GlaxoSmithKline Biologicals, Rue de l'Institut 89, B–1330 Rixensart, Belgium.
Contemp Clin Trials. 2010 Nov;31(6):647-56. doi: 10.1016/j.cct.2010.08.011. Epub 2010 Sep 9.
Subgroup analyses in clinical trials are becoming increasingly important. In cancer research more and more targeted therapies are explored and probably only a portion of the whole population will benefit from them. Subgroups of interest can be analyzed in several ways, but a correction of the type I error probability is needed in order to appropriately draw conclusions. Often a conservative Bonferroni approach is taken where the total significance level is distributed (equally or unequally) over the analysis including all patients (overall analysis) and the subgroup analysis. However, more efficient methods are available that take into account the correlation that exists between the test statistics for the overall and the subgroup analysis. The latter approaches are very appealing but have not found their way into practice. The aim of this paper is to show that these methods are the same as the methods used when dealing with interim analyses, i.e., group sequential methods, and hence standard software can be used to calculate the appropriate significance levels. Further, we show that this correction can be applied even when the size of the subgroup is unknown until the end of the trial. Using a simulation study with survival data, we also show that the familywise error rate is well controlled, even with small sample sizes. We hope that this will promote the use of these methods in future cancer clinical trials.

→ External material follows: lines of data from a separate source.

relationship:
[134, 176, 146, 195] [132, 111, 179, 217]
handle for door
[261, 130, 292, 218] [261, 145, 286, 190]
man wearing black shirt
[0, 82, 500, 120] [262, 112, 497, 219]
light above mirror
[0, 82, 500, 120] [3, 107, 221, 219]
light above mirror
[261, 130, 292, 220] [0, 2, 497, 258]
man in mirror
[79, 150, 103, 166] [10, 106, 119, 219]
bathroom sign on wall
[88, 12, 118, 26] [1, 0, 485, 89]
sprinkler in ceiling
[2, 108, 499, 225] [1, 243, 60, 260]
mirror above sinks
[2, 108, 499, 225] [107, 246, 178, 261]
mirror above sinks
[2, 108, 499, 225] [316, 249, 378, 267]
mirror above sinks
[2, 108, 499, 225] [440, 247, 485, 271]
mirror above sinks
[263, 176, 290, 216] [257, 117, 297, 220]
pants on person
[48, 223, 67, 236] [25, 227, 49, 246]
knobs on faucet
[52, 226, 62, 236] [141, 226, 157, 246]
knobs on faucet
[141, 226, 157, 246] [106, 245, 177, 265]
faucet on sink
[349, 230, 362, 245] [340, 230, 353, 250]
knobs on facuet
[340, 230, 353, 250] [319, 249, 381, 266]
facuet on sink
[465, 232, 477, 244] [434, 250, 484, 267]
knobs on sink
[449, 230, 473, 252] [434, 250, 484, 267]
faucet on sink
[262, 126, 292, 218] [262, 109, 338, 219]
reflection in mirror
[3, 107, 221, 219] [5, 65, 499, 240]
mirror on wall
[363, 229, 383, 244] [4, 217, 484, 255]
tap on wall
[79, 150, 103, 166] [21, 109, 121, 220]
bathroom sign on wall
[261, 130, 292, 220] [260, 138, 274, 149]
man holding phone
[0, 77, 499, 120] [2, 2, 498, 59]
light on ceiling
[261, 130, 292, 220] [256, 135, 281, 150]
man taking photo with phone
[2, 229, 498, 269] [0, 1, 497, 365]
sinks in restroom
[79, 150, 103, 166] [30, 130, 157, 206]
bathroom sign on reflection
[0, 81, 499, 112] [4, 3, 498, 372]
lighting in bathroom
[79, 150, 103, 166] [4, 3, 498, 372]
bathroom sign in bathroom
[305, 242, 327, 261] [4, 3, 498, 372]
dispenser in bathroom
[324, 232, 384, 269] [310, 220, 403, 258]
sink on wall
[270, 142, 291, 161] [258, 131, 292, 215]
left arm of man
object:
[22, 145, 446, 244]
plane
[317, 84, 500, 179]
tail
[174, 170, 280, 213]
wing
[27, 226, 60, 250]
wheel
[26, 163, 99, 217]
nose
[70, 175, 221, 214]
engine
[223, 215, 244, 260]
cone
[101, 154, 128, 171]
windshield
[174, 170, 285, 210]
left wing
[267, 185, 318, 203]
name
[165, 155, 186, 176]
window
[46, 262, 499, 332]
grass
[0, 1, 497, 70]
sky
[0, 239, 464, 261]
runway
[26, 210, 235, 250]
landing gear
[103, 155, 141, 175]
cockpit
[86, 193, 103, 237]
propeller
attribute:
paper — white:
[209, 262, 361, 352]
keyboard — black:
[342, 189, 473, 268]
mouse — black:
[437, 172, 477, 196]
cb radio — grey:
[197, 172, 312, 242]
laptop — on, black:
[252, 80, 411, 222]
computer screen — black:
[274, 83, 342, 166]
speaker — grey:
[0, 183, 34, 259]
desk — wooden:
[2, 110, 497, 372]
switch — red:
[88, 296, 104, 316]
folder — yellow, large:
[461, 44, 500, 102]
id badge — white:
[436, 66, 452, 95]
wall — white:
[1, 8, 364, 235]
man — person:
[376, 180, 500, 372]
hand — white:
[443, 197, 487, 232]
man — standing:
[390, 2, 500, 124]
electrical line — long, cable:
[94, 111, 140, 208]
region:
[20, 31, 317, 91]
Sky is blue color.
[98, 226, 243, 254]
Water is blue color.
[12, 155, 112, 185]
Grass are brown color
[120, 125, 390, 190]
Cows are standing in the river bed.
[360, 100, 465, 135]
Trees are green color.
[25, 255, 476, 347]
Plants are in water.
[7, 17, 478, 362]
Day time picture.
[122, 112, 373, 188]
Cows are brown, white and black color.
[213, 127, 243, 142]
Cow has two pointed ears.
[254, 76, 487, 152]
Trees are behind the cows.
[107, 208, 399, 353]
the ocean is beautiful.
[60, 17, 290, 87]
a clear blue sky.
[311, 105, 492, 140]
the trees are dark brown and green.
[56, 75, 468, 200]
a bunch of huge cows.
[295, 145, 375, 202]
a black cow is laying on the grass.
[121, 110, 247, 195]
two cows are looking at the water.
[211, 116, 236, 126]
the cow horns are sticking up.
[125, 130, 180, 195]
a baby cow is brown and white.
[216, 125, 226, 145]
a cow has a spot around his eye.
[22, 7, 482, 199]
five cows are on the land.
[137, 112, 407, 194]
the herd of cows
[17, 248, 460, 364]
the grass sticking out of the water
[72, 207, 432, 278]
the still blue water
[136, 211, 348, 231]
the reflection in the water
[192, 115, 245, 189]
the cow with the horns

亚组分析在临床试验中变得越来越重要。在癌症研究中,越来越多的靶向治疗方法正在被探索,而可能只有一部分人群会从中受益。可以通过几种方式来分析感兴趣的亚组,但需要对Ⅰ类错误概率进行校正,以便恰当地得出结论。通常采用保守的 Bonferroni 方法,即将总显著性水平(均等或不均等)分布在包括所有患者的整体分析(总体分析)和亚组分析中。然而,现在有更有效的方法可以考虑到整体分析和亚组分析之间存在的检验统计量之间的相关性。后一种方法非常吸引人,但尚未在实践中得到应用。本文的目的是表明这些方法与处理中期分析时使用的方法相同,即分组序列方法,因此可以使用标准软件来计算适当的显著性水平。此外,我们还表明,即使在试验结束之前都不知道亚组的大小,也可以应用这种校正。使用生存数据的模拟研究,我们还表明,即使在小样本量的情况下,也能很好地控制总体错误率。我们希望这将促进在未来癌症临床试验中使用这些方法。